**Written task:** Leave out the images and set down the records below exactly.

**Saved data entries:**
------------------------------------

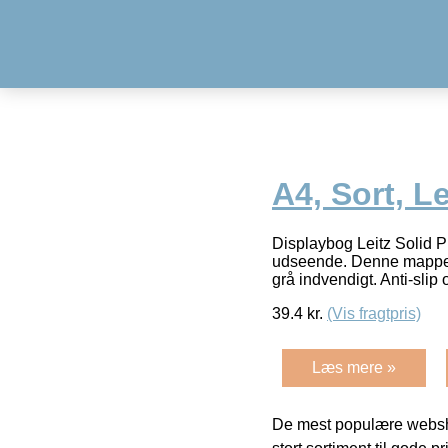
A4, Sort, Le
Displaybog Leitz Solid P
udseende. Denne mappe h
grå indvendigt. Anti-slip 
39.4
kr.
(Vis fragtpris)
Læs mere »
De mest populære websho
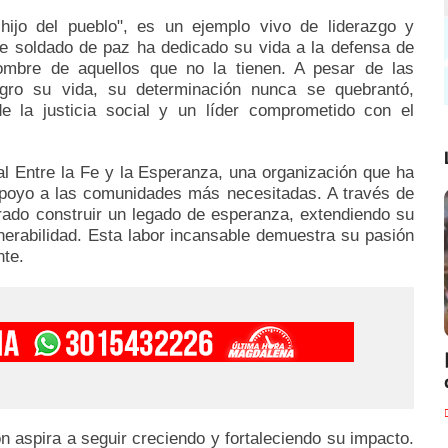
ijo del pueblo", es un ejemplo vivo de liderazgo y
te soldado de paz ha dedicado su vida a la defensa de
ombre de aquellos que no la tienen. A pesar de las
gro su vida, su determinación nunca se quebrantó,
e la justicia social y un líder comprometido con el
al Entre la Fe y la Esperanza, una organización que ha
 apoyo a las comunidades más necesitadas. A través de
rado construir un legado de esperanza, extendiendo su
nerabilidad. Esta labor incansable demuestra su pasión
ente.
ón aspira a seguir creciendo y fortaleciendo su impacto.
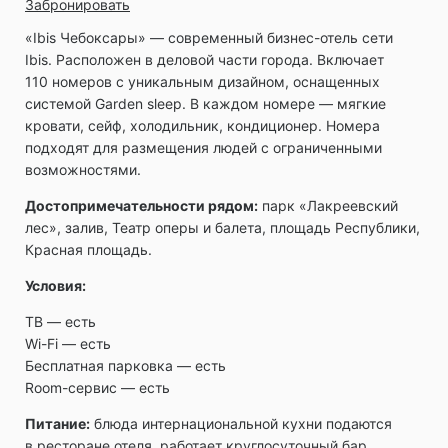
Забронировать
«Ibis Чебоксары» ― современный бизнес-отель сети
Ibis. Расположен в деловой части города. Включает
110 номеров с уникальным дизайном, оснащенных
системой Garden sleep. В каждом номере — мягкие
кровати, сейф, холодильник, кондиционер. Номера
подходят для размещения людей с ограниченными
возможностями.
Достопримечательности рядом:
парк «Лакреевский
лес», залив, Театр оперы и балета, площадь Республики,
Красная площадь.
Условия:
ТВ ― есть
Wi-Fi ― есть
Бесплатная парковка ― есть
Room-сервис ― есть
Питание:
блюда интернациональной кухни подаются
в ресторане отеля, работает круглосуточный бар.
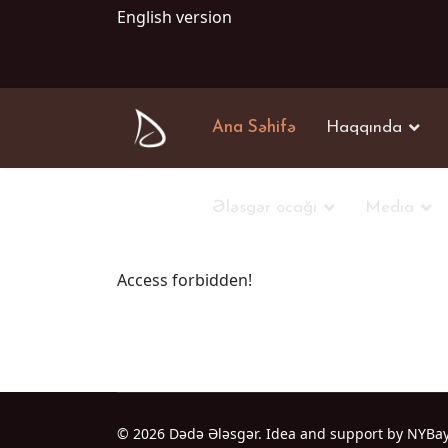
English version
Ana Səhifə
Haqqında
Ələsgər ocağı
Media
Access forbidden!
© 2026 Dədə Ələsgər. Idea and support by NYBa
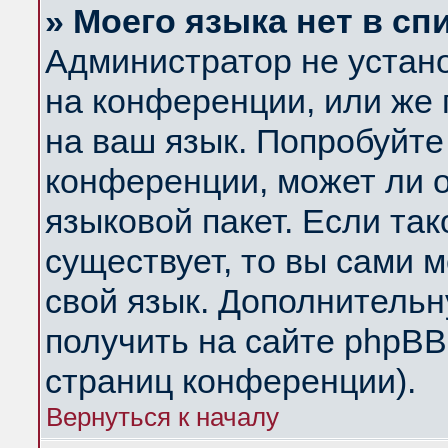
» Моего языка нет в сп
Администратор не устан
на конференции, или же 
на ваш язык. Попробуйте
конференции, может ли 
языковой пакет. Если так
существует, то вы сами 
свой язык. Дополнитель
получить на сайте phpBB
страниц конференции).
Вернуться к началу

------------------------------------

**Result below:**
A4, Sort, Le
Displaybog Leitz Solid P
udseende. Denne mappe h
grå indvendigt. Anti-slip 
39.4
kr.
(Vis fragtpris)
Læs mere »
De mest populære websho
ijo del pueblo", es un ejemplo vivo de liderazgo y
te soldado de paz ha dedicado su vida a la defensa de
ombre de aquellos que no la tienen. A pesar de las
gro su vida, su determinación nunca se quebrantó,
e la justicia social y un líder comprometido con el
al Entre la Fe y la Esperanza, una organización que ha
 apoyo a las comunidades más necesitadas. A través de
rado construir un legado de esperanza, extendiendo su
nerabilidad. Esta labor incansable demuestra su pasión
ente.
ón aspira a seguir creciendo y fortaleciendo su impacto.
Забронировать
«Ibis Чебоксары» ― современный бизнес-отель сети
Ibis. Расположен в деловой части города. Включает
110 номеров с уникальным дизайном, оснащенных
системой Garden sleep. В каждом номере — мягкие
кровати, сейф, холодильник, кондиционер. Номера
подходят для размещения людей с ограниченными
возможностями.
Достопримечательности рядом:
парк «Лакреевский
лес», залив, Театр оперы и балета, площадь Республики,
Красная площадь.
Условия:
ТВ ― есть
Wi-Fi ― есть
Бесплатная парковка ― есть
Room-сервис ― есть
Питание:
блюда интернациональной кухни подаются
в ресторане отеля, работает круглосуточный бар.
English version
Ana Səhifə
Haqqında
Ələsgər ocağı
Media
Access forbidden!
© 2026 Dədə Ələsgər. Idea and support by NYBa
» Моего языка нет в сп
Администратор не устан
на конференции, или же 
на ваш язык. Попробуйте
конференции, может ли 
языковой пакет. Если так
существует, то вы сами 
свой язык. Дополнитель
получить на сайте phpBB
страниц конференции).
Вернуться к началу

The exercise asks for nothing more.